“Ironically, many are unhappy with an educational experience that has only rewarded them… These students have all been tested, tried, and found to be worthy of extreme praise. What does it mean when such an intelligent person gives the wrong answer?”
So… when Ellen Langer listed music lessons as one of the places where limiting, hobbling mindsets are cultivated, I was a little piqued. I’d taken music lessons for years and felt a certain time-tested loyalty to The Music Lesson as pedagogical practice: I was accustomed to the rigor, rigidity, and self-discipline (or unhelpful, unhealthy self-criticism), the type-A personalities, the minefields of politics regarding everything from where one sat in an orchestra to how the music was played, and I paused for a moment and realized that this is precisely what Dr. Langer was talking about in her book, The Power of Mindful Learning.
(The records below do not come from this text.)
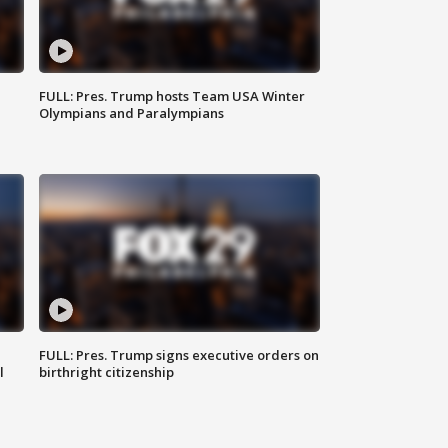
FULL: Pres. Trump hosts Team USA Winter
Olympians and Paralympians
FULL: Pres. Trump signs executive orders on
l
birthright citizenship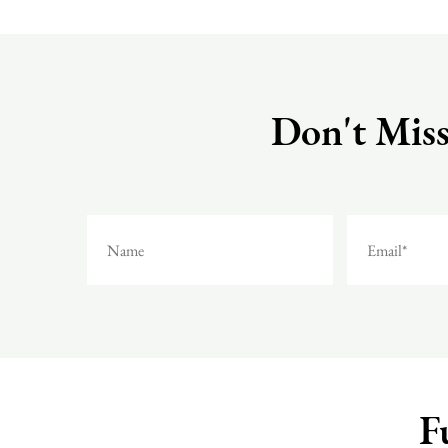
Don't Miss
F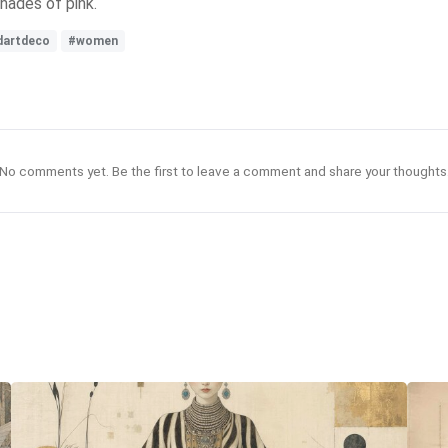
hades of pink.
dartdeco
#women
No comments yet. Be the first to leave a comment and share your thoughts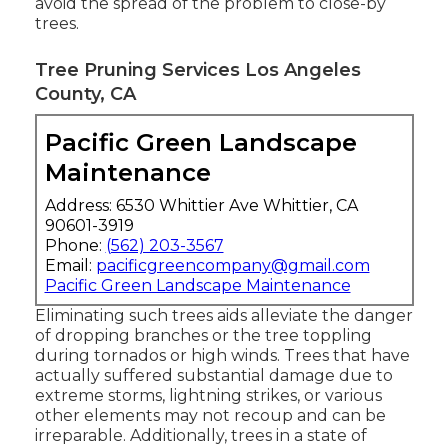
avoid the spread of the problem to close-by
trees.
Tree Pruning Services Los Angeles
County, CA
Pacific Green Landscape
Maintenance
Address: 6530 Whittier Ave Whittier, CA
90601-3919
Phone:
(562) 203-3567
Email:
pacificgreencompany@gmail.com
Pacific Green Landscape Maintenance
Eliminating such trees aids alleviate the danger
of dropping branches or the tree toppling
during tornados or high winds. Trees that have
actually suffered substantial damage due to
extreme storms, lightning strikes, or various
other elements may not recoup and can be
irreparable. Additionally, trees in a state of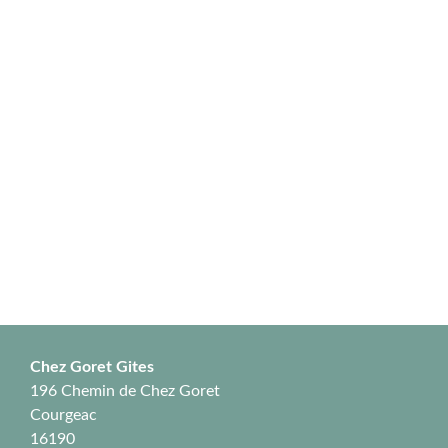
Chez Goret Gites
196 Chemin de Chez Goret
Courgeac
16190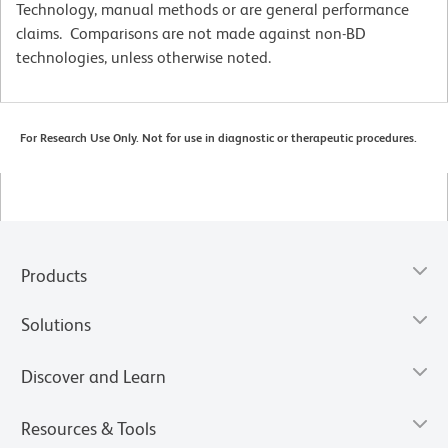
Technology, manual methods or are general performance
claims. Comparisons are not made against non-BD
technologies, unless otherwise noted.
For Research Use Only. Not for use in diagnostic or therapeutic procedures.
Products
Solutions
Discover and Learn
Resources & Tools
In this book, Dr. Langer pushes back against conventional wisdom about education as well as conventional wisdom itself. Despite the fact that I have learned a great deal about imagining things, places, and people complexly, and despite my rigorous humanities training and the strong emphasis it placed on multiple perspectives, ambiguities and, iconoclastic takedowns of master narratives and Eurocentric models of everything from history to art to music to education, I am still trapped by what Dr. Langer refers to as mindless learning. Both in and out of the practice room, I do things every day simply because “that’s the way they’re done”, or “every other way is wrong”. This is especially ingrained in music: there’s only one correct way to hold a cello bow–all other ways are not only wrong, but could trigger a career-ending injury and subject yourself to a lifetime of “bad habits” (If I had a nickel for every time I heard that phrase in my lessons, I’d be a wealthy woman); the best way to learn technically-demanding passages in a piece is to drill-drill-drill until it’s branded onto your brain and you can play it without a second thought.
Let’s re-examine that, shall we? The goal is to “play it… without a second thought.” As a traditionalist, I can safely admit that I agree with a lot of the conventional wisdom offered by my many teachers (even the ones whose harsh critiques made me cry and quit playing for years at a time), but I do worry about the future of music practice and education when the goal is to learn for the sole purpose of not having to think about it ever again. Just think about the implications of that for a second, and you’ll be concerned, too.